Pin It A vibrant, umami-packed plant-based main featuring caramelized tofu and roasted winter squash, topped with a savory miso glaze and served alongside tender bok choy.
The first time I made this recipe was on a cold winter evening when I craved something cozy that was also light. The caramelized tofu and squash turned out so flavorful, it quickly became my go-to for impressing friends with a plant-based dinner.
Ingredients
- Firm tofu: 1 lb (450 g), pressed and cut into 1-inch cubes
- Winter squash: 1 lb (450 g), peeled and cut into 1-inch cubes (kabocha or butternut)
- Bok choy: 2 heads, halved lengthwise
- Scallions: 2 tbsp, thinly sliced (for garnish)
- White or yellow miso paste: 3 tbsp
- Maple syrup or honey: 2 tbsp (use maple syrup for vegan)
- Soy sauce or tamari: 2 tbsp
- Rice vinegar: 1 tbsp
- Toasted sesame oil: 2 tsp
- Water: 1 tbsp
- Freshly grated ginger: 1 tsp
- Garlic: 1 clove, minced
- Vegetable oil: 2 tbsp
- Salt and pepper: to taste
Instructions
- Prep and Preheat:
- Preheat oven to 425°F (220°C). Line a large baking sheet with parchment paper.
- Make the Miso Glaze:
- In a small bowl, whisk together miso, maple syrup or honey, soy sauce or tamari, rice vinegar, sesame oil, water, ginger, and garlic until smooth. Set aside.
- Prepare Squash:
- Toss cubed squash with 1 tbsp oil, salt, and pepper. Arrange in a single layer on one side of the baking sheet.
- Prepare Tofu:
- Toss tofu cubes with 1 tbsp oil and a tablespoon of the miso glaze. Arrange on the other side of the baking sheet.
- Roast:
- Roast squash and tofu for 20 minutes. Flip gently, then brush both with half the remaining miso glaze.
- Finish Roasting:
- Return to oven for 10 to 15 minutes until squash is tender and tofu is golden.
- Sear Bok Choy:
- Meanwhile, heat a large skillet over medium-high. Add oil, then bok choy cut side down. Sear 2 minutes, flip, add 2 tbsp water, cover, and steam 2 to 3 minutes until tender. Season lightly with salt.
- Serve:
- Arrange roasted squash, tofu, and bok choy on plates. Drizzle with remaining miso glaze, garnish with sliced scallions, and serve hot.
Pin It This dish has become a weeknight favorite in our family, especially when we gather together on colder days for a belly-warming meal. Everyone loves making their own bowl with extra scallions on top.
Required Tools
Large baking sheet, parchment paper, mixing bowls, whisk, large skillet with lid, chefs knife, cutting board
Allergen Information
Contains soy (tofu, miso, soy sauce), contains sesame (sesame oil), gluten-free if using tamari
Nutritional Information
Per serving: Calories 290, Total Fat 13 g, Carbohydrates 29 g, Protein 14 g
Pin It For a finishing touch, top your bowls with extra scallions and a splash of lime juice if you like. Enjoy the hearty comfort and beautiful flavors in every bite!
Recipe FAQs
- → What type of tofu works best for glazing?

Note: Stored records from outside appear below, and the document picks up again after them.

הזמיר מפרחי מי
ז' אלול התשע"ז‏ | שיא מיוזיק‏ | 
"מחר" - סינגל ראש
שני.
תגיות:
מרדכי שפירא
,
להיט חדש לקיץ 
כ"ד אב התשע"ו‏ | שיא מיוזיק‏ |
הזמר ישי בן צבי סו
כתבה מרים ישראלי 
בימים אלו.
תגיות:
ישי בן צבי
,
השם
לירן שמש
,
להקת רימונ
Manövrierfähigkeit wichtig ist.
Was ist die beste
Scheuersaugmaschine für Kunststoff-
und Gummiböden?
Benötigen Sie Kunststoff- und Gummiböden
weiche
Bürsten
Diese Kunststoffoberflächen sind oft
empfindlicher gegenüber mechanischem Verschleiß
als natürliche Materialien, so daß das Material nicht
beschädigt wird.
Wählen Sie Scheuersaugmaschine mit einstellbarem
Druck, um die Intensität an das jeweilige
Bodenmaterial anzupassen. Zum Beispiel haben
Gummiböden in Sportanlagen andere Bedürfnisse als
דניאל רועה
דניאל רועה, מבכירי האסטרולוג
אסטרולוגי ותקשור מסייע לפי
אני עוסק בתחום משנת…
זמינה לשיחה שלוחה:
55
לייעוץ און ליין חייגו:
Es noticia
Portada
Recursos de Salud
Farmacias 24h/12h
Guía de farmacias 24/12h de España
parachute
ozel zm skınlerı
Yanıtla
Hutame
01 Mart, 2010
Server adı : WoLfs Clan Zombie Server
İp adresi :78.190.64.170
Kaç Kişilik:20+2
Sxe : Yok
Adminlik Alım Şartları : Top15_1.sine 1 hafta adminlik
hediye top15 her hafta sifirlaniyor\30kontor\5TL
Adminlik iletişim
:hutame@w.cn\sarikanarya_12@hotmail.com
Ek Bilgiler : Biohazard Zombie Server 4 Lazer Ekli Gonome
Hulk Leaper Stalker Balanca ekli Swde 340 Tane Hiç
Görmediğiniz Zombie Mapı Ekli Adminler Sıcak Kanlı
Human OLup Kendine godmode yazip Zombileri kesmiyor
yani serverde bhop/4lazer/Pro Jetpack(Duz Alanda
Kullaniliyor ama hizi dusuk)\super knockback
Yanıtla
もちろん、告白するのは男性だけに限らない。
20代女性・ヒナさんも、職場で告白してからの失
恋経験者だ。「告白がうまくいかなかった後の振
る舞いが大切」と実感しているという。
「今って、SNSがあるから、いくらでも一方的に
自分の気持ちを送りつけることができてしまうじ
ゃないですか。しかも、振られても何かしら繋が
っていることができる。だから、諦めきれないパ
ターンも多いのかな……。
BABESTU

Firm tofu is ideal as it holds shape well during roasting and absorbs the miso glaze effectively.
- → Can I substitute the winter squash?
Yes, sweet potatoes or kabocha squash make excellent substitutes, offering similar sweetness and texture.
- → How do I ensure the bok choy stays tender?
Sear bok choy cut side down briefly, then steam with a splash of water to maintain tenderness without overcooking.
- → Is this dish gluten-free?
Using tamari instead of regular soy sauce makes the dish gluten-free, but always check labels to confirm.
- → What flavors are predominant in the miso glaze?
The glaze blends umami from miso, mild sweetness from maple syrup, tang from rice vinegar, and warmth from ginger and sesame oil.
- → Can I add extra crunch to this dish?
Sprinkle toasted sesame seeds or chopped roasted peanuts over the top to introduce a satisfying crunch.